ACTIVITY –
Collect all lines below with the string "pieces".

[DATASET EXTRACT]

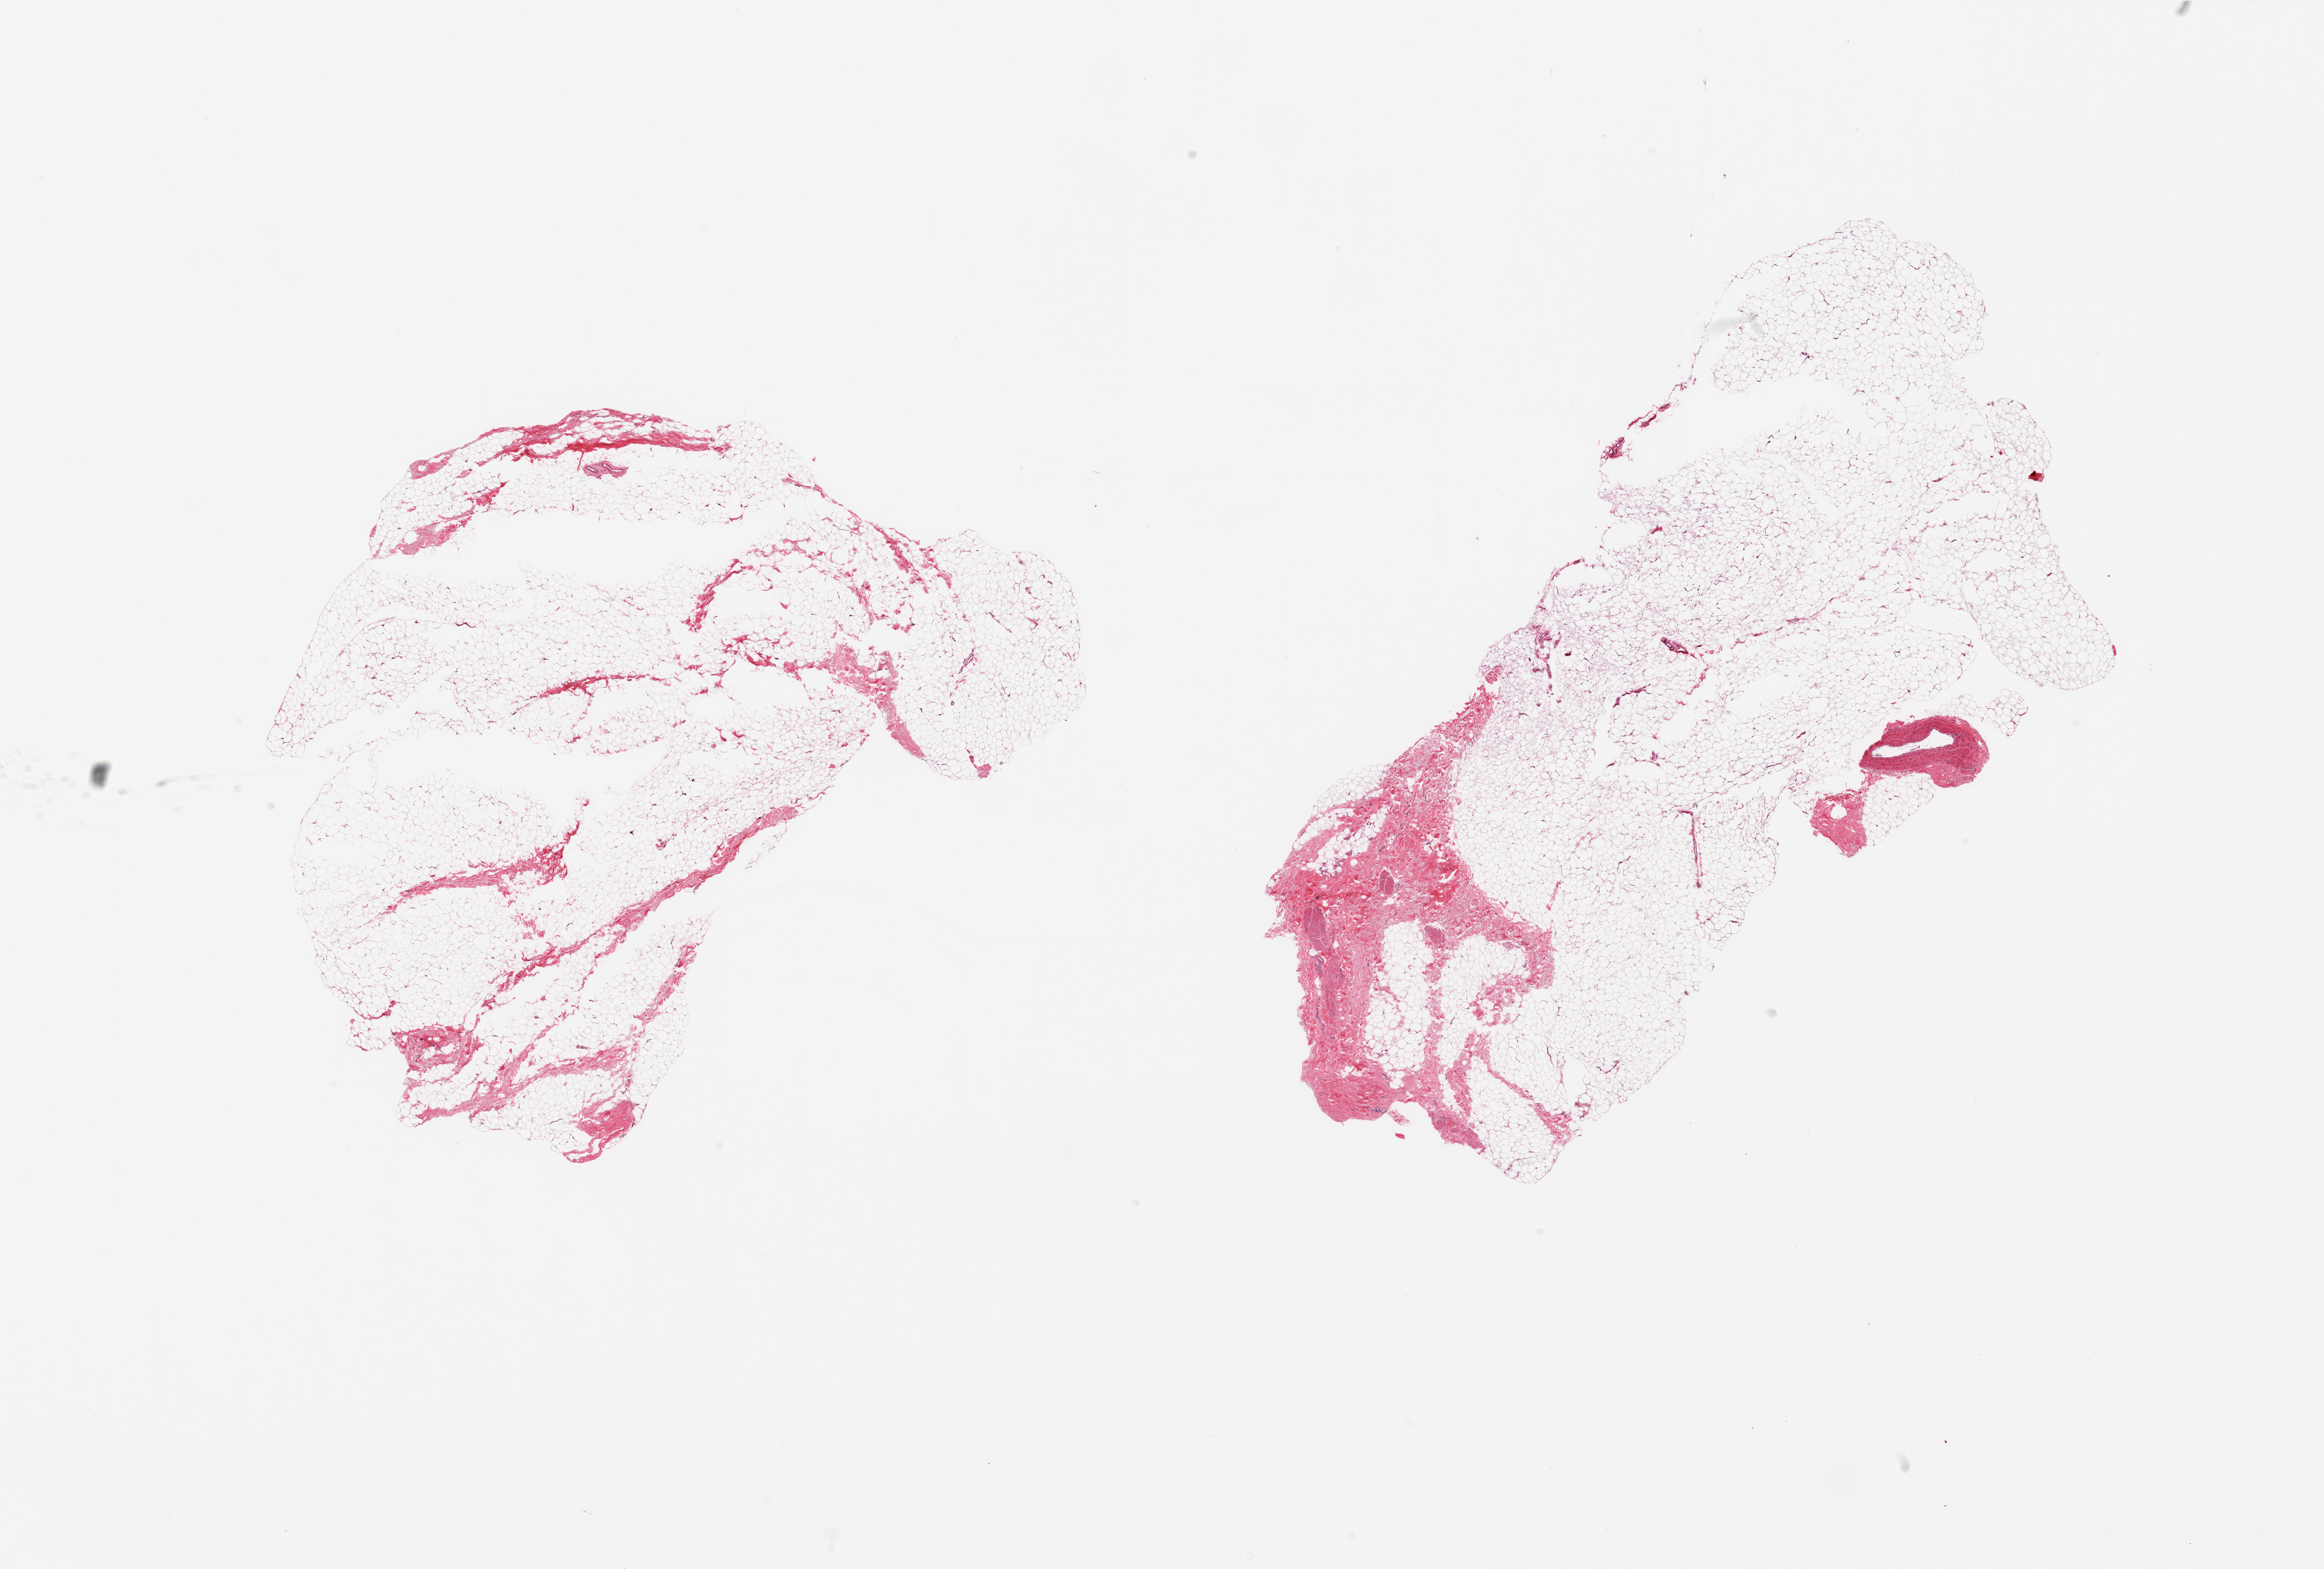
Digitized hematoxylin and eosin (H&E)-stained section, a low-resolution overview of the entire scanned area, about 28.5 x 19.3 mm, PAXgene-fixed paraffin-embedded (PFPE) section, section of breast (target tissue), tissue donor sample. Donor: male.
Pathologist's review note for this sample: 2 pieces, all fibroadipose elements, no ductal structures noted.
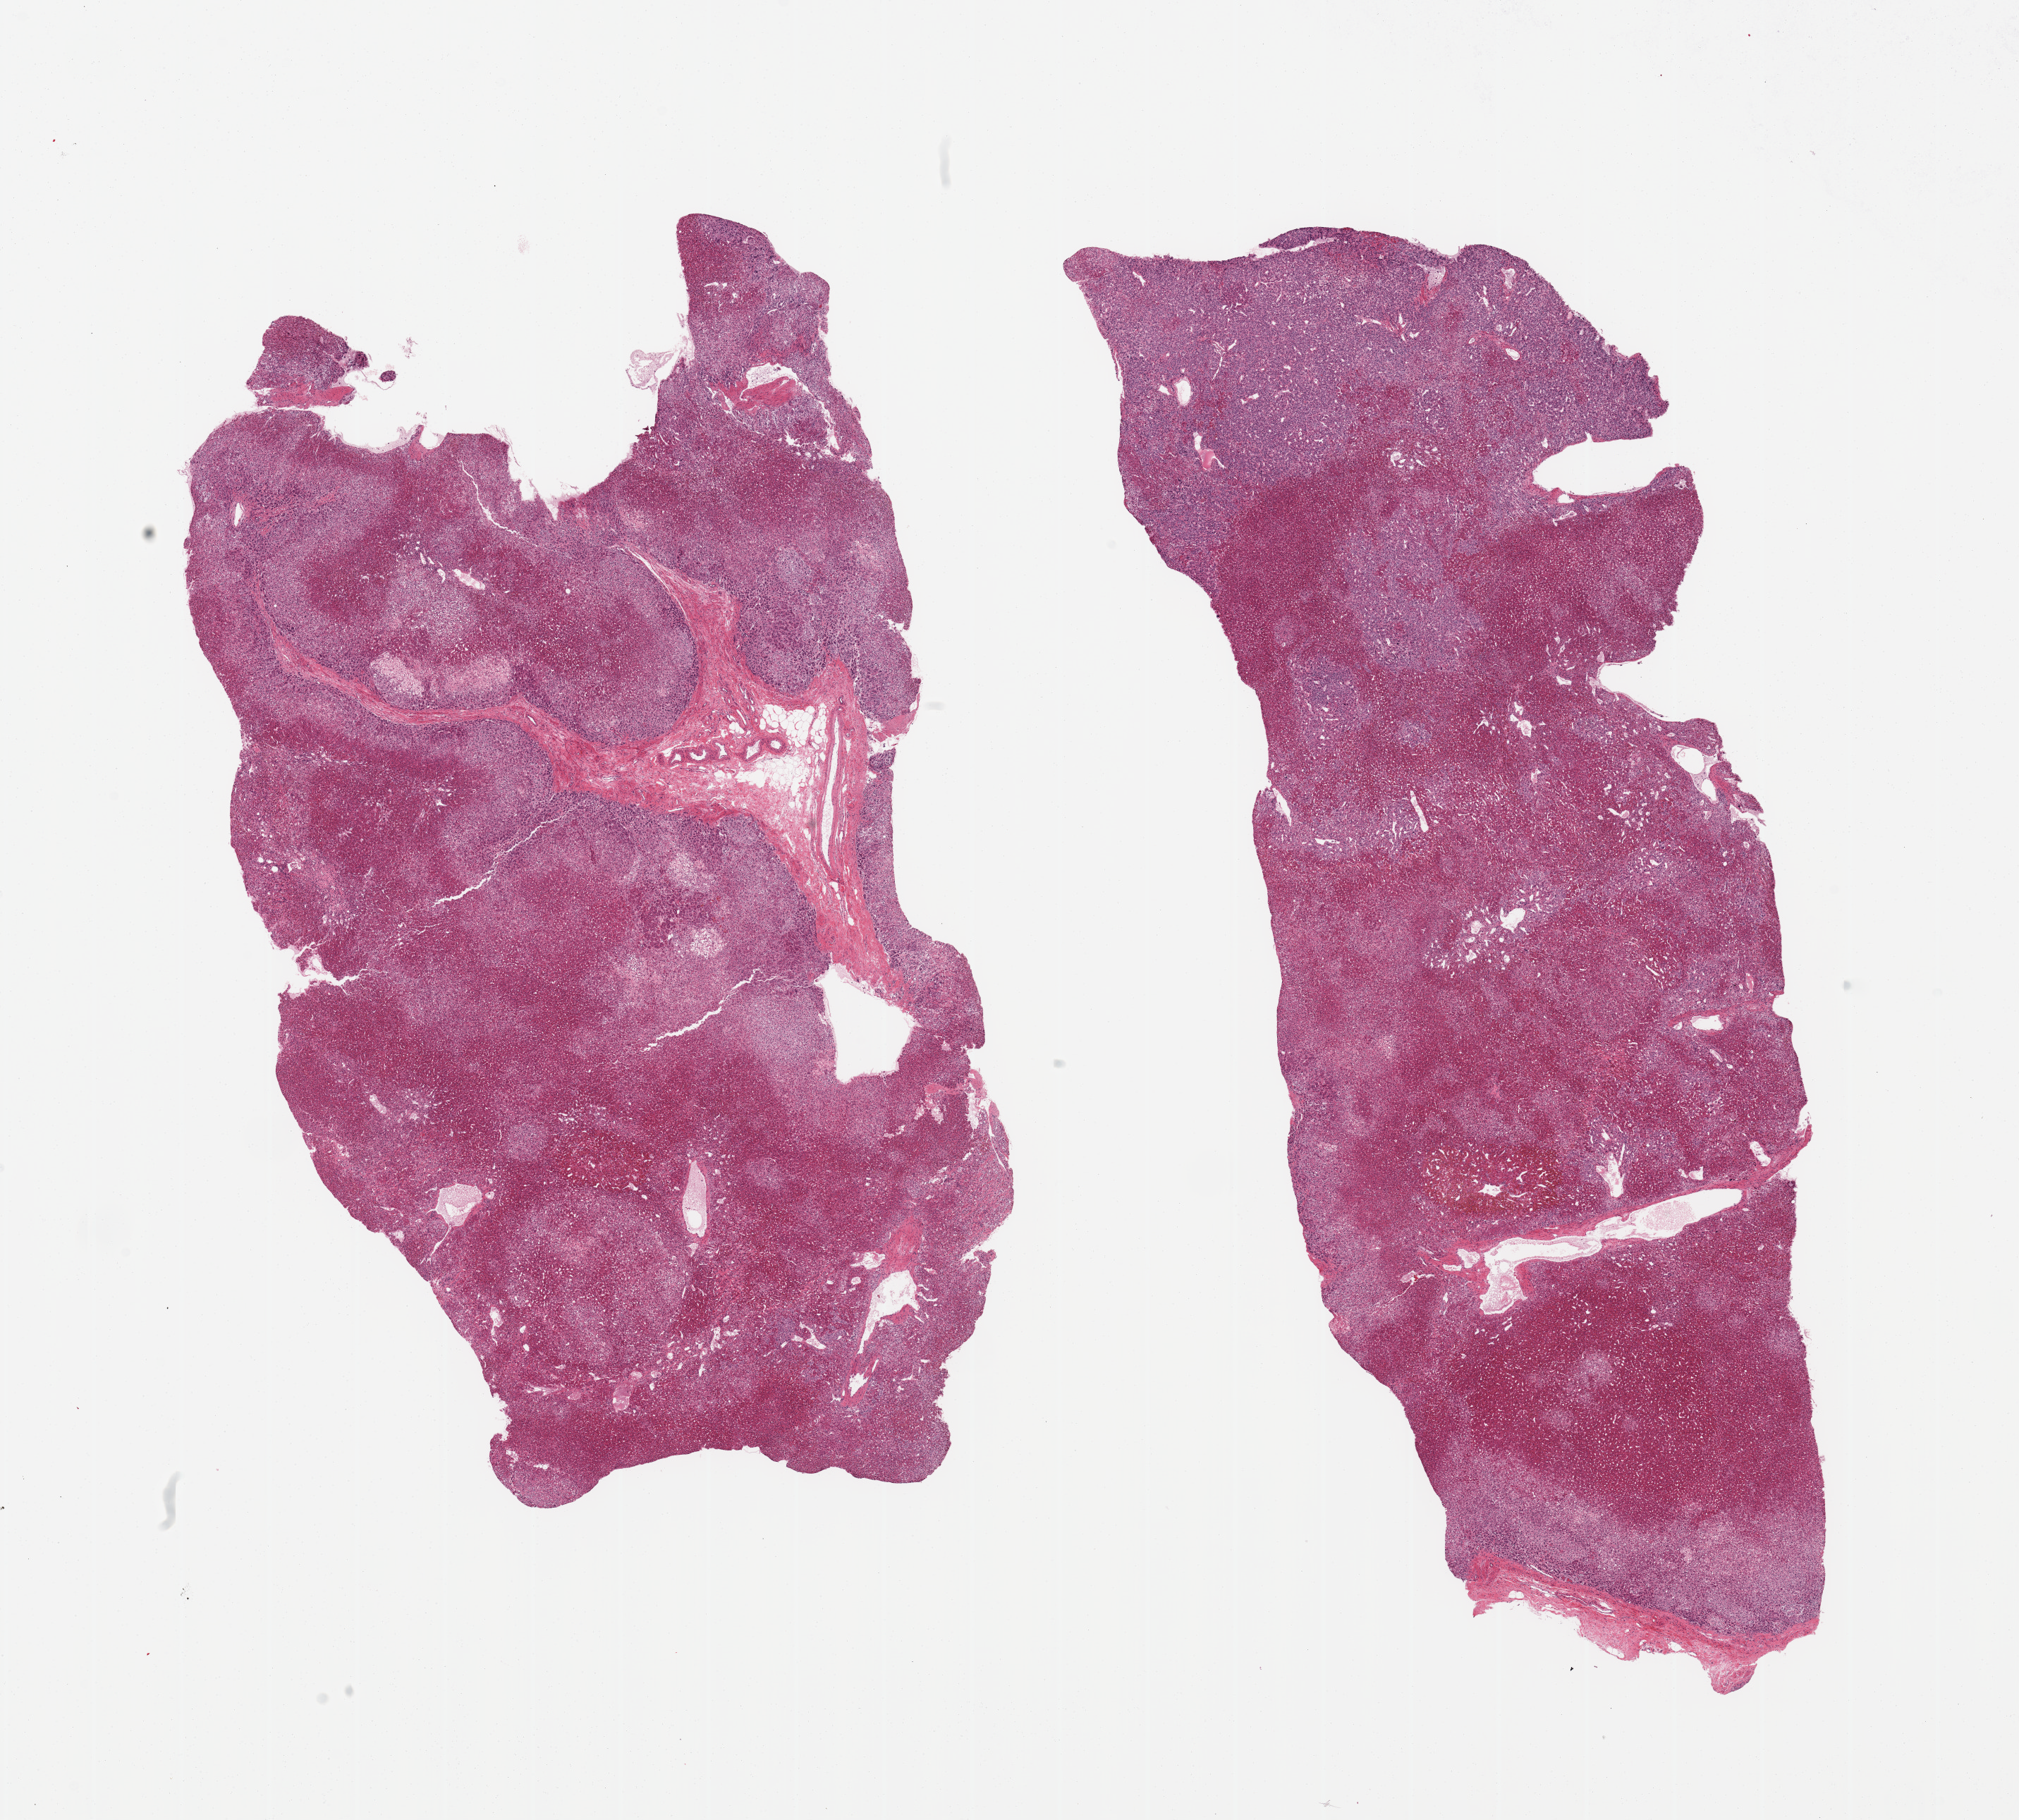
Digitized haematoxylin and eosin-stained section — a low-resolution overview of the entire scanned area, about 22.6 x 20.4 mm (acquisition: 20x scan). PAXgene-fixed, paraffin-embedded tissue. Sampled site (target tissue): adrenal gland. Donor tissue sample. Donor: female.
- reviewer comment on this tissue sample: 2 pieces, all cortex, minimal fat, well preserved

[/DATASET EXTRACT]

TASK ANSWER –
Pathologist's review note for this sample: 2 pieces, all fibroadipose elements, no ductal structures noted.
- reviewer comment on this tissue sample: 2 pieces, all cortex, minimal fat, well preserved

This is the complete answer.